Where the left most bits are high order on x86.  The endianness is the same..

edit: the endianess and binary representation of 1.0 vs 1 is the same, the endiness doesn't change on the same x86 system. and I named the variable "x", but in "x 0xMemAddress" x is a gdb command.  If you are calculating the base10 number from the binary representation, you can see the high order bits on the left, this is the endianness.  Which I was saying could be known before since almost everything is x86.  Everything else was spelled out in the format of the binary representation of the floating point value.

[QwazyWabbit]

gdb is using carnal knowledge of the data to present it to you in those formats.

I repeat, look at the memory dump.

And do this while you are at it:

#include <stdio.h>

int main(int argc, char* argv[])
{
   int i = 16384;
   float f = 16384.0;

   printf("%x as hex\n",i);
   printf("%x as hex\n",f);
   return 0;
}

[reaper]

gdb was changing the endianness of the bytes.  when you change the formatting it goes on to the next command. the actual values in memory below for, first, integer 256, second float 1:

$4 = (int *) 0xbfdc0de0
(gdb) x /4tb 0xbfdc0de0
0xbfdc0de0:     00000000        00000001        00000000        00000000
(gdb)


$4 = (float *) 0xbffe7800
(gdb) x /4tb 0xbffe7800
0xbffe7800:     00000000        00000000        10000000        00111111
(gdb)

If you assume the question is for x86, which seems reasonable, you have to read the bytes from right to left.  I imagine the bit ordering is the same, as it is for the integer variable above.
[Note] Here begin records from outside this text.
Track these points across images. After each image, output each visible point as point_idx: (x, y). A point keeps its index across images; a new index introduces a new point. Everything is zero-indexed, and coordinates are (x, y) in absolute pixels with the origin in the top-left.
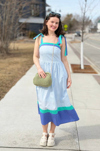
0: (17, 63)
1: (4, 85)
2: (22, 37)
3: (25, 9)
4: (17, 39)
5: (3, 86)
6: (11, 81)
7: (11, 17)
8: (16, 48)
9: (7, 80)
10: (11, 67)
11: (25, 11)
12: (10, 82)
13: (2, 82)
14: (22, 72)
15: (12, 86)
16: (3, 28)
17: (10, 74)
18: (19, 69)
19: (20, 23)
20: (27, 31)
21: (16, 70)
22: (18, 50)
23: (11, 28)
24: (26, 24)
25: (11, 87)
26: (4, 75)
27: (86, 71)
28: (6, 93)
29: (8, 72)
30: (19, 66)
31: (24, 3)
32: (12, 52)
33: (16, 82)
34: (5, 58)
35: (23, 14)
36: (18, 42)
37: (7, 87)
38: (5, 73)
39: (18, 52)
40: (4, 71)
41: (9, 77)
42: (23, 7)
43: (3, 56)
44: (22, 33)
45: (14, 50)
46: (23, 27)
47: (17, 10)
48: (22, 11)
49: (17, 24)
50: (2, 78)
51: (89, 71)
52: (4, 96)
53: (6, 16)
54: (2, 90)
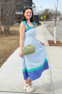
0: (14, 39)
1: (7, 53)
3: (19, 6)
4: (15, 25)
5: (6, 54)
6: (11, 51)
7: (11, 11)
8: (14, 30)
9: (8, 50)
10: (11, 42)
13: (6, 51)
14: (18, 45)
16: (6, 17)
17: (10, 46)
19: (16, 15)
21: (14, 44)
22: (15, 31)
23: (11, 18)
24: (20, 15)
25: (11, 55)
26: (6, 47)
28: (8, 58)
29: (9, 45)
30: (16, 41)
31: (19, 2)
32: (11, 33)
33: (14, 51)
35: (18, 9)
36: (15, 27)
37: (8, 54)
38: (7, 46)
39: (15, 32)
40: (7, 44)
41: (10, 48)
42: (18, 5)
43: (6, 35)
44: (17, 21)
45: (13, 31)
46: (18, 17)
47: (15, 6)
48: (17, 7)
49: (14, 15)
50: (6, 49)
51: (59, 45)
52: (7, 59)
53: (8, 10)
54: (5, 56)
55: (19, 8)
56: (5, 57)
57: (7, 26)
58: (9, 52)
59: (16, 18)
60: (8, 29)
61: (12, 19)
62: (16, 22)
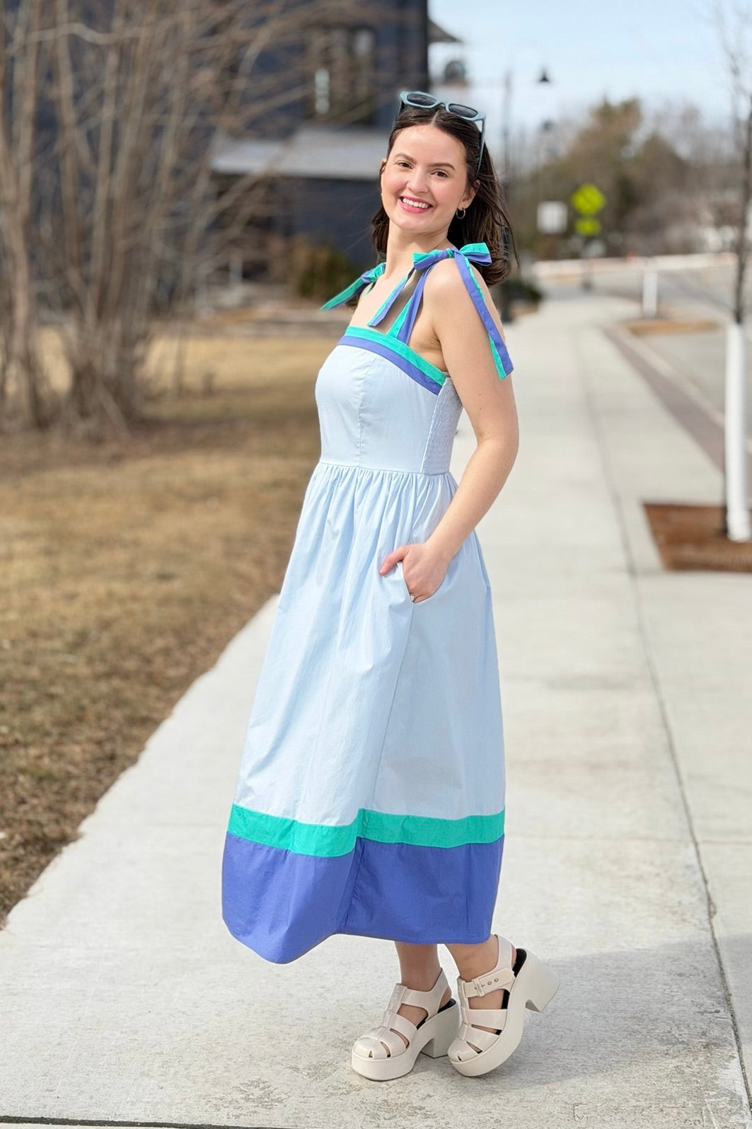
0: (213, 493)
1: (131, 664)
2: (235, 293)
3: (266, 62)
4: (203, 306)
5: (126, 676)
6: (183, 635)
7: (157, 131)
8: (193, 379)
9: (151, 631)
10: (172, 525)
11: (268, 82)
12: (170, 641)
13: (117, 645)
14: (260, 562)
15: (195, 671)
16: (98, 215)
17: (164, 577)
18: (233, 545)
19: (226, 181)
20: (276, 245)
21: (214, 551)
22: (209, 390)
23: (157, 224)
24: (272, 184)
25: (184, 684)
26: (120, 588)
28: (150, 723)
29: (152, 567)
30: (232, 518)
31: (261, 21)
32: (166, 410)
34: (116, 459)
35: (257, 109)
36: (210, 331)
37: (152, 679)
38: (131, 574)
40: (121, 556)
41: (165, 601)
42: (252, 52)
43: (96, 440)
44: (237, 261)
45: (182, 391)
46: (251, 208)
47: (206, 78)
48: (241, 84)
49: (203, 186)
50: (114, 611)
52: (140, 744)
53: (116, 124)
54: (118, 701)
55: (264, 97)
56: (118, 714)
57: (117, 327)
58: (166, 652)
59: (219, 223)
60: (130, 364)
61: (177, 236)
62: (222, 275)
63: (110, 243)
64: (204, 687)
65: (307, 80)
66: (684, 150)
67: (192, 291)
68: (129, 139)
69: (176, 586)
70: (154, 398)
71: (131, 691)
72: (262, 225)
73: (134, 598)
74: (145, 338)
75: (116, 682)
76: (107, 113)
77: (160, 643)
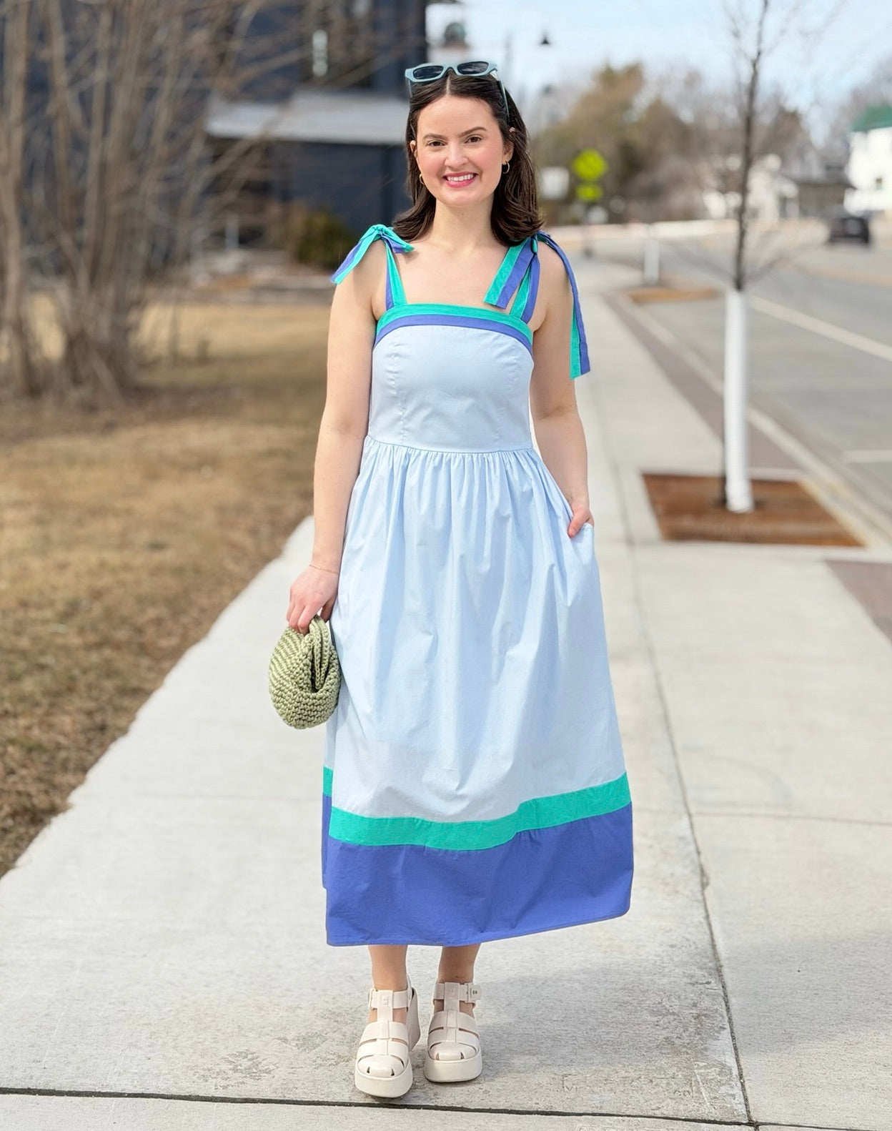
0: (208, 461)
1: (122, 635)
2: (230, 260)
3: (261, 25)
4: (198, 274)
5: (117, 646)
6: (176, 605)
7: (151, 93)
8: (188, 347)
9: (142, 601)
10: (167, 492)
11: (264, 44)
12: (162, 611)
13: (109, 614)
14: (254, 532)
15: (187, 641)
16: (92, 177)
17: (157, 547)
18: (227, 514)
19: (221, 145)
20: (274, 210)
21: (208, 520)
22: (204, 358)
23: (151, 186)
24: (268, 148)
25: (175, 655)
26: (112, 557)
27: (767, 528)
28: (140, 694)
29: (144, 536)
30: (225, 488)
32: (160, 378)
33: (211, 615)
34: (110, 427)
35: (251, 72)
36: (205, 298)
37: (143, 649)
38: (124, 543)
40: (114, 525)
41: (157, 571)
42: (248, 13)
43: (90, 408)
44: (233, 224)
45: (177, 359)
46: (247, 172)
47: (200, 38)
48: (236, 45)
49: (198, 149)
50: (105, 581)
51: (790, 528)
52: (131, 714)
53: (109, 87)
54: (109, 671)
55: (261, 58)
56: (109, 685)
57: (110, 293)
58: (158, 622)
59: (215, 187)
60: (124, 331)
61: (171, 201)
62: (218, 240)
63: (103, 206)
64: (195, 658)
65: (304, 42)
66: (686, 115)
67: (188, 257)
68: (122, 101)
69: (168, 556)
70: (148, 365)
71: (123, 661)
72: (259, 190)
73: (127, 567)
74: (140, 304)
75: (107, 652)
76: (100, 75)
77: (152, 613)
So it appears you have to read the bytes listed above from right to left, and calculate the floating point value.  You read the bytes from right to left, and go by IEEE 754 half precision format to calculate the decimal floating point number. Looks like it can be calculated right from:
http://en.wikipedia.org/wiki/Half_precision  Although I wonder if the byte ordering was already changed for the binary number you're presented.  And if the endienness is the same for 16bit floating point on x86.


But I am tired.

fun fun

 

[QwazyWabbit]

Thank you.

Endianness in storage is irrelevant when choosing a numerical representation like floating point. The bit pattern of IEEE754 is presented for convenience of the specification and is platform independent. It is up to the implementation of the platform to properly store, retrieve and compute values with it.

Endianness and x86 is irrelevant and cannot be assumed. That's not what the assignment was about. The assignment was about a unique representation and it was intended to teach the principles of representation methods. The representation was deliberately chosen to not conform with any known standard in order to prevent Internet copy-cat or plagiarism. It was chosen so the standard tools were useless and the work had to be done by hand and mind. The task was to read the specification and perform the implementation and obtain correct results within the specification. When implementing a specification one cannot assume anything outside the specification, including the processor it may or may not be used on. For all we know, it might be a custom ASIC or a DSP.

There are also glaring holes in the specification, especially with respect to the endianness of the bit-wise representation since "twos complement" and "left to right" are in conflict as I interpret them. A twos complement representation implies the bit values increase from right to left, but the specification demands the reading of mantissa and exponent be from left to right, therefore it is implied that the bit values increase from left to right for this case and this is probably why adam was having trouble. The specification is incomplete and allows for mis-interpretation, IMO.

For example, the binary exponent 0110 has the value 3 when read from left to right with the sign bit on the left. It has the value 6 when read from right to left with the sign bit on the left. Which is it? If one assumes the left to right interpretation applies to the bit pattern as well as the partition of the mantissa and exponent then my implementation is correct and it has the value 3. If the left to right partition only applies to the mantissa and exponent parts and not to the bits within each of them then the right to left values apply and my implementation is wrong. The specification as given, is not clear on this.